▶ _REQUIREMENT A_:
In the uretprobe patch review, which function does the fix use in place of in_ia32_syscall()?
▶ _REQUIREMENT B_:
Continue the uretprobe patch review from its last sentence.

▶ _EXTRACT TO READ_:
====================

Sorry, fell through the cracks. Thanks for the reminder!
Sebastian,
On Sun, 28 Jul 2019, Sebastian Mayr wrote:
sorry for the delay..
> 32-bit processes running on a 64-bit kernel are not always detected
> correctly, causing the process to crash when uretprobes are installed.
> The reason for the crash is that in_ia32_syscall() is used to determine
> the process's mode, which only works correctly when called from a
> syscall. In the case of uretprobes, however, the function is called from
> a software interrupt and always returns 'false' (on a 64-bit kernel). In
s/software interrupt/exception/
> consequence this leads to corruption of the process's return address.
Nice detective work and well written changelog!
> This can be fixed by using user_64bit_mode(), which should always be
> correct.
This wants to be:
Fix this by using user_64bit_mode() which is always correct.
Be imperative, even if not entirely sure. You nicely put a disclaimer into
the discard section.
This also wants a Fixes tag and cc stable. Interestingly enough this should
have been detected by the rename with
abfb9498ee13 ("x86/entry: Rename is_{ia32,x32}_task() to in_{ia32,x32}_syscall()")
which states in the changelog:
The is_ia32_task()/is_x32_task() function names are a big misnomer: they
suggests that the compat-ness of a system call is a task property, which
is not true, the compatness of a system call purely depends on how it
was invoked through the system call layer.
.....
and then it went and blindly renamed every call site ....
And sadly this was already mentioned here:
8faaed1b9f50 ("uprobes/x86: Introduce sizeof_long(), cleanup adjust_ret_addr() and arch_uretprobe_hijack_return_addr()")
where the changelog says:
TODO: is_ia32_task() is not what we actually want, TS_COMPAT does
not necessarily mean 32bit. Fortunately syscall-like insns can't be
probed so it actually works, but it would be better to rename and
use is_ia32_frame().
and goes all the way back to:
0326f5a94dde ("uprobes/core: Handle breakpoint and singlestep exceptions")
Oh well. 7 years until someone actually tried a uretprobe on a 32bit
process on a 64bit kernel....
> -static inline int sizeof_long(void)
> +static inline int sizeof_long(struct pt_regs *regs)
> {
> - return in_ia32_syscall() ? 4 : 8;
This wants a comment.
> + return user_64bit_mode(regs) ? 8 : 4;
> }
No need to resend, I'll fix this up while applying.

====================

▶ _DATA BLOCK_:
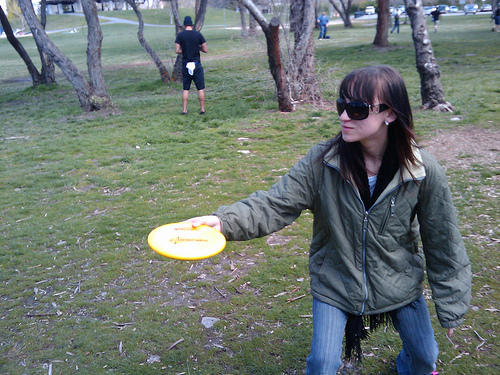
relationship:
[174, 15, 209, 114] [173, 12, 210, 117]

====================

▶ _OUTPUT A_:
user_64bit_mode()

▶ _OUTPUT B_:
Thank you very much for digging into this!
tglx
On Sat, 24 Aug 2019, Thomas Gleixner wrote:
> On Sun, 28 Jul 2019, Sebastian Mayr wrote:
>
> > -static inline int sizeof_long(void)
> > +static inline int sizeof_long(struct pt_regs *regs)
> > {
> > - return in_ia32_syscall() ? 4 : 8;
>
> This wants a comment.
>
> > + return user_64bit_mode(regs) ? 8 : 4;
The more simpler one liner is to check
test_thread_flag(TIF_IA32)
which is only true for IA32 and independent of syscalls, exceptions ...
Thanks,
tglx
> On Aug 23, 2019, at 4:44 PM, Thomas Gleixner <[email protected]> wrote:
>
>> On Sat, 24 Aug 2019, Thomas Gleixner wrote:
>>> On Sun, 28 Jul 2019, Sebastian Mayr wrote:
>>>
>>> -static inline int sizeof_long(void)
>>> +static inline int sizeof_long(struct pt_regs *regs)
>>> {
>>> - return in_ia32_syscall() ? 4 : 8;
>>
>> This wants a comment.
>>
>>> + return user_64bit_mode(regs) ? 8 : 4;
>
> The more simpler one liner is to check
>
> test_thread_flag(TIF_IA32)
I still want to finish killing TIF_IA32 some day. Let’s please not add new users.
On Fri, 23 Aug 2019, Andy Lutomirski wrote:
> > On Aug 23, 2019, at 4:44 PM, Thomas Gleixner <[email protected]> wrote:
> >
> >> On Sat, 24 Aug 2019, Thomas Gleixner wrote:
> >>> On Sun, 28 Jul 2019, Sebastian Mayr wrote:
> >>>
> >>> -static inline int sizeof_long(void)
> >>> +static inline int sizeof_long(struct pt_regs *regs)
> >>> {
> >>> - return in_ia32_syscall() ? 4 : 8;
> >>
> >> This wants a comment.
> >>
> >>> + return user_64bit_mode(regs) ? 8 : 4;
> >
> > The more simpler one liner is to check
> >
> > test_thread_flag(TIF_IA32)
>
> I still want to finish killing TIF_IA32 some day. Let’s please not add new users.
Well, yes and no. This needs to be backported ....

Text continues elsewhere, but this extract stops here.